Как и три предыдущих, четвертая креация Скайвортов ничем особенным себя не прославила. В любом классе есть такой тихий, скромный ученик, который перебивается с тройки на четверку, никогда не безобразничает, ни в чем не участвует, ни с кем не дружит и не враждует. Учителям он удобен, одноклассники его не замечают, и уже через год после выпуска, услышав фамилию, никто не может вспомнить, кто же это такой. Именно такими были Скайворты. И хотя среди них числились парочка генералов, архиепископ и даже один министр, никому, кроме редких историков, их имена ни о чем не говорили.
Несмотря на то, что титул оставался в семье с XVI века, прямая линия наследования от отца к старшему сыну за четыре с лишним столетия прерывалась целых пять раз, переходя к младшим ветвям рода. Обычное дело для англичан, когда вчерашний нищий студент, только что поедавший с газеты рыбу с картошкой, внезапно становится пэром. Именно такая метаморфоза произошла с Люськиным мужем. Правда, рыбу с газеты он не ел, поскольку на момент смерти своего дядюшки не только успел стать вполне преуспевающим юристом, но и был избран в Палату общин от партии консерваторов. Тем не менее, ничего особо аристократического ему не светило даже в самых смелых мечтах.

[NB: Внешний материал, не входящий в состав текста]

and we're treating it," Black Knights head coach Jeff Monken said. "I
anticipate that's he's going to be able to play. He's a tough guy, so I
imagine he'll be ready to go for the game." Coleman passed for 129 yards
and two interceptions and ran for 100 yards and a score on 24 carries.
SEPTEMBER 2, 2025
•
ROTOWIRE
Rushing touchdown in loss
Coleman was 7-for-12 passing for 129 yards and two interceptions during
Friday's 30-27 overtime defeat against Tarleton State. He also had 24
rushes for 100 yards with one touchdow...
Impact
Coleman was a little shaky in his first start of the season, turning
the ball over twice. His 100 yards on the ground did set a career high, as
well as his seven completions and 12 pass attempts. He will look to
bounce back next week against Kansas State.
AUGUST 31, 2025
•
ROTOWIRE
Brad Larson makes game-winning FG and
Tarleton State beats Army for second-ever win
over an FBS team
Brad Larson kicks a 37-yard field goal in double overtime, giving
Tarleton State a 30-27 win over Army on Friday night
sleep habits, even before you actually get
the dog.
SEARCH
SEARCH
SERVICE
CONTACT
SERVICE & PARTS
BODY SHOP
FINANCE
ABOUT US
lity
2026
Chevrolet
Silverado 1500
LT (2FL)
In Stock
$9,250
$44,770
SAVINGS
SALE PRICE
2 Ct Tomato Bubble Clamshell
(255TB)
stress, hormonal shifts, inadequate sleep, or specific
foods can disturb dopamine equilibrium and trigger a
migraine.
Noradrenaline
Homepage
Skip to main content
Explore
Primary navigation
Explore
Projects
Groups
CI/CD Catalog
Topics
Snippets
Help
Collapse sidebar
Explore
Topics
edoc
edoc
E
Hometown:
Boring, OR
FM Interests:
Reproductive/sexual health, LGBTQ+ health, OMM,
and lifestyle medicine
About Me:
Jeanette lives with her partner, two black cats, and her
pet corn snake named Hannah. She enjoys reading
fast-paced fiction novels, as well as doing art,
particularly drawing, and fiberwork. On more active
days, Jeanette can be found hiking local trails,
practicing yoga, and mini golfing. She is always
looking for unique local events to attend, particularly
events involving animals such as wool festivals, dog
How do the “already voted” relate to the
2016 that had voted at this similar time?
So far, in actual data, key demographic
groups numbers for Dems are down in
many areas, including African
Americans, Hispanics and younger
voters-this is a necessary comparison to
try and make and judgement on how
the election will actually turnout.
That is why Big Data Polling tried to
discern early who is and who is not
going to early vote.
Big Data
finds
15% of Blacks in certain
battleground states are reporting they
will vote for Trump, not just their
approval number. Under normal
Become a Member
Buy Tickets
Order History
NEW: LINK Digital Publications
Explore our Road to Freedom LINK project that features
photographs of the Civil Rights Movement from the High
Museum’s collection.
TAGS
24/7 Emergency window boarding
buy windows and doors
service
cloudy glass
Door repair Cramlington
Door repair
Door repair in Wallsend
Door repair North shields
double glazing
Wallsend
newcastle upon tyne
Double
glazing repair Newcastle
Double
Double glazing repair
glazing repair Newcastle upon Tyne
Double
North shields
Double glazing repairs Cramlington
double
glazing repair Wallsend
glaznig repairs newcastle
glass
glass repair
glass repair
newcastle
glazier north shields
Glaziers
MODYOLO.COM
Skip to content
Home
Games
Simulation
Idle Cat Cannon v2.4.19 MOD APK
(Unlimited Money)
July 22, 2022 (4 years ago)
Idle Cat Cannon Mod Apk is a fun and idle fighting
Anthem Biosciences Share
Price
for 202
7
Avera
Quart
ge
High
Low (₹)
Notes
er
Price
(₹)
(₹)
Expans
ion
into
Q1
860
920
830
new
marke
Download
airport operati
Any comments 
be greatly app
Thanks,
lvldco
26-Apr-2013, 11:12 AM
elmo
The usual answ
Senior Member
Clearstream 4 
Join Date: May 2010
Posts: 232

Скайворты обитали рядом с одноименной деревушкой в Линкольншире, в замке Скайхилл, построенном третьими графами при Эдуарде IV. Вообще-то изначально правильным графам полагалось управлять графствами. Однако через некоторое время графств уже стало не хватать, поэтому новым пэрам титул присваивали по фамилии (но это было не всегда удобно), по месту обитания или по названию пожалованных земель. Таким вот фиктивным карликовым графством внутри настоящего большого оказались и крошечные владения Скайвортов. Это потом уже они прикупили окрестные территории и стали вполне приличными землевладельцами. Кстати, у предыдущих графов были и другие дома, поэтому в Скайворте они не жили.
Первый деревянный Скайхилл [8], стоявший на небольшом пригорке, который только сильно воспаленное воображение могло назвать «небесным холмом», сгорел от удара молнии в промежутке между третьими и четвертыми графами. Выморочное имущество, бесхозное и необитаемое, выгорело дотла. Четвертым Скайвортам, получившим титул и землю, пришлось строить на пепелище новое родовое гнездо.
Похоже, подавление крестьянских восстаний при Тюдорах оплачивалось щедро, потому что дворец новоиспеченный граф отгрохал всем на зависть. Впрочем, завистью, судя по всему, больше всех страдал он сам. Я не нашла в интернете изображений замка до его перестройки в конце XVII века, но в одном обзоре поздней английской готики Скайхилл упоминался как бледное подражание знаменитому Хэмптон-корту [9]. Ну, и поменьше, разумеется.